Cauchy-Schwarz Inequality

• Jun 26th 2010, 11:47 AM
Jukodan
Cauchy-Schwarz Inequality
I am supposed to prove that for all real numbers $\displaystyle a,b, \theta$ that
$\displaystyle (acos\theta+bsin\theta)^2\leq a^2+b^2$
I've only gotten up to this point which is where I am not sure as to how to appply the cauchy schwarz inequality,

$\displaystyle (acos\theta+bsin\theta)^2=a^2+b^2-(asin\theta+bcos\theta)^2$

Am I on the right track?
• Jun 26th 2010, 12:19 PM
dwsmith
$\displaystyle <acosx+bsinx,acosx+bsinx>=<acosx,acosx+bsinx>+<bsi nx,acosx+bsinx>$

$\displaystyle =<acosx,acosx>+2<acosx,bsinx>+<bsinx,bsinx>=.....$

Also, I am assuming inner product is defined as such:

$\displaystyle \frac{1}{\pi}\int_{-\pi}^{\pi}f(x)g(x)dx$ because if this is the case, everything works out just fine.
• Jun 26th 2010, 12:41 PM
Jukodan
It does not specify the inner product. I have posted all the information that was given to me.
• Jun 26th 2010, 12:43 PM
dwsmith
Quote:

Originally Posted by Jukodan
It does not specify the inner product. I have posted all the information that was given to me.

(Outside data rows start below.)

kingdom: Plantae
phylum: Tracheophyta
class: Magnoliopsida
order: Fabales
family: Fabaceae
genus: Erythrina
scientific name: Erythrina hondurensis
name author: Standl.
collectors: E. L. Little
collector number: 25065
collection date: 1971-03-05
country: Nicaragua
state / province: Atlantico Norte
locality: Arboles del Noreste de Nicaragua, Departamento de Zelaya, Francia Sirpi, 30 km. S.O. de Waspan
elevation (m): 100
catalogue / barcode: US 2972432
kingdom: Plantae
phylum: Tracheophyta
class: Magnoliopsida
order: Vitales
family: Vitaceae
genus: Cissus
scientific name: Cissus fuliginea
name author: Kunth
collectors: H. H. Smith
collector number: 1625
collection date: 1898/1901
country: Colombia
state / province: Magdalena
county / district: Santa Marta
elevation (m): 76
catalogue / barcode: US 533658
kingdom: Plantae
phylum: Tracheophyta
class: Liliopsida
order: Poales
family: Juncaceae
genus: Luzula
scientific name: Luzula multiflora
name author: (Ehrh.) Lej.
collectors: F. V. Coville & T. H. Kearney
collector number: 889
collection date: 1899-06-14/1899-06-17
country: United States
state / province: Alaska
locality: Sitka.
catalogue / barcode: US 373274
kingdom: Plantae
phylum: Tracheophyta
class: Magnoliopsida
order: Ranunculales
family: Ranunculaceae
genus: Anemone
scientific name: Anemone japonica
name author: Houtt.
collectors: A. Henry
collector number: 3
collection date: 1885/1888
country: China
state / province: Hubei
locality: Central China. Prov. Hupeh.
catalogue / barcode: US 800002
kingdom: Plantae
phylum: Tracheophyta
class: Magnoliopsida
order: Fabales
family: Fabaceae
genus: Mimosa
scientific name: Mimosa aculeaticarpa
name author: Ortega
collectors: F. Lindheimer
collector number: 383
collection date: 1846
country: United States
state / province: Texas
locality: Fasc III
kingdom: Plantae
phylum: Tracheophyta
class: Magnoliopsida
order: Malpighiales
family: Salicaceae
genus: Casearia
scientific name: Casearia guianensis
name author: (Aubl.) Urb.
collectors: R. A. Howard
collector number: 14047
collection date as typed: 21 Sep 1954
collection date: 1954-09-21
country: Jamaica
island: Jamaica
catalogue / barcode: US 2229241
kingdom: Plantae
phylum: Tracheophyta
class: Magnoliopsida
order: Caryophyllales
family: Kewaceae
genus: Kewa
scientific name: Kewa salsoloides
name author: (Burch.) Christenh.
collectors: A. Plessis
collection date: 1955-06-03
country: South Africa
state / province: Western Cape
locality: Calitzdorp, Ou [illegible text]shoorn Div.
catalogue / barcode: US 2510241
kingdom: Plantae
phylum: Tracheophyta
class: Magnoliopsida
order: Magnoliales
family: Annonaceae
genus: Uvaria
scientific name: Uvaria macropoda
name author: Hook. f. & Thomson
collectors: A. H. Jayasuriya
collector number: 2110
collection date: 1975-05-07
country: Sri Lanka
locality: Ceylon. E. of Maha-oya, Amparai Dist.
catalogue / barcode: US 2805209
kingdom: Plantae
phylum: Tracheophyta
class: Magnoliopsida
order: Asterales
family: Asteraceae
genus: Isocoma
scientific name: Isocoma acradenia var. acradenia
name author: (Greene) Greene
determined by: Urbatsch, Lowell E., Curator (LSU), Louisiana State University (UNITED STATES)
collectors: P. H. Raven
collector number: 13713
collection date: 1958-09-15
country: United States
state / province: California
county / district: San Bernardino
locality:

Try finishing the problem with that inner product in mind and you will have your problem completed.
• Jun 26th 2010, 12:52 PM
Plato
Quote:

Originally Posted by Jukodan
I am supposed to prove that for all real numbers $\displaystyle a,b, \theta$ that
$\displaystyle (acos\theta+bsin\theta)^2\leq a^2+b^2$

$\displaystyle \left( {a\sin (t) - b\cos (t)} \right)^2 = a^2 \sin ^2 (t) - 2ab\sin (t)\cos (t) + b^2 \cos (t)$ Note the minus.
So we get $\displaystyle \left( {a\cos (t) + b\sin (t)} \right)^2 = a^2 + b^2 - \left( {a\sin (t) - b\cos (t)} \right)^2$
Notice that $\displaystyle a^2 + b^2 - \left( {a\sin (t) - b\cos (t)} \right)^2 \le a^2+b^2$
• Jun 26th 2010, 01:32 PM
dwsmith
$\displaystyle <acosx+bsinx,acosx+bsinx>=<acosx,acosx+bsinx>+<bsi nx,acosx+bsinx>$

$\displaystyle =<acosx,acosx>+2<acosx,bsinx>+<bsinx,bsinx>=.....$

Spoiler:
$\displaystyle a^2<cosx,cosx>+2ab<cosx,sinx>+b^2<sinx,sinx>$

$\displaystyle \frac{1}{\pi}\int_{-\pi}^{\pi}(a^2cos^2x)dx=a^2$

$\displaystyle \frac{1}{\pi}\int_{-\pi}^{\pi}(2ab*cosx*sinx)dx=0$

$\displaystyle \frac{1}{\pi}\int_{-\pi}^{\pi}(b^2sin^2x)dx=b^2$

$\displaystyle a^2<cosx,cosx>+2ab<cosx,sinx>+b^2<sinx,sinx>$

$\displaystyle a^2+b^2$

$\displaystyle \Rightarrow (acosx+bsinx)^2\leq a^2+b^2$
• Jun 26th 2010, 02:04 PM
Jukodan
Ah-ha!
• Jun 27th 2010, 12:28 PM
Opalg
Quote:

Originally Posted by Jukodan
I am supposed to prove that for all real numbers $\displaystyle a,b, \theta$ that
$\displaystyle (acos\theta+bsin\theta)^2\leq a^2+b^2$
I've only gotten up to this point which is where I am not sure as to how to appply the cauchy schwarz inequality,

$\displaystyle (acos\theta+bsin\theta)^2=a^2+b^2-(asin\theta+bcos\theta)^2$

Am I on the right track?

The C–S inequality says that $\displaystyle x_1y_1+x_2y_2\leqslant (x_1^2+x_2^2)^{1/2}(y_1^2+y_2^2)^{1/2}$. Apply that with $\displaystyle x_1=a$, $\displaystyle x_2=b$, $\displaystyle y_1=\cos\theta$, $\displaystyle y_2 = \sin\theta$. Then square both sides.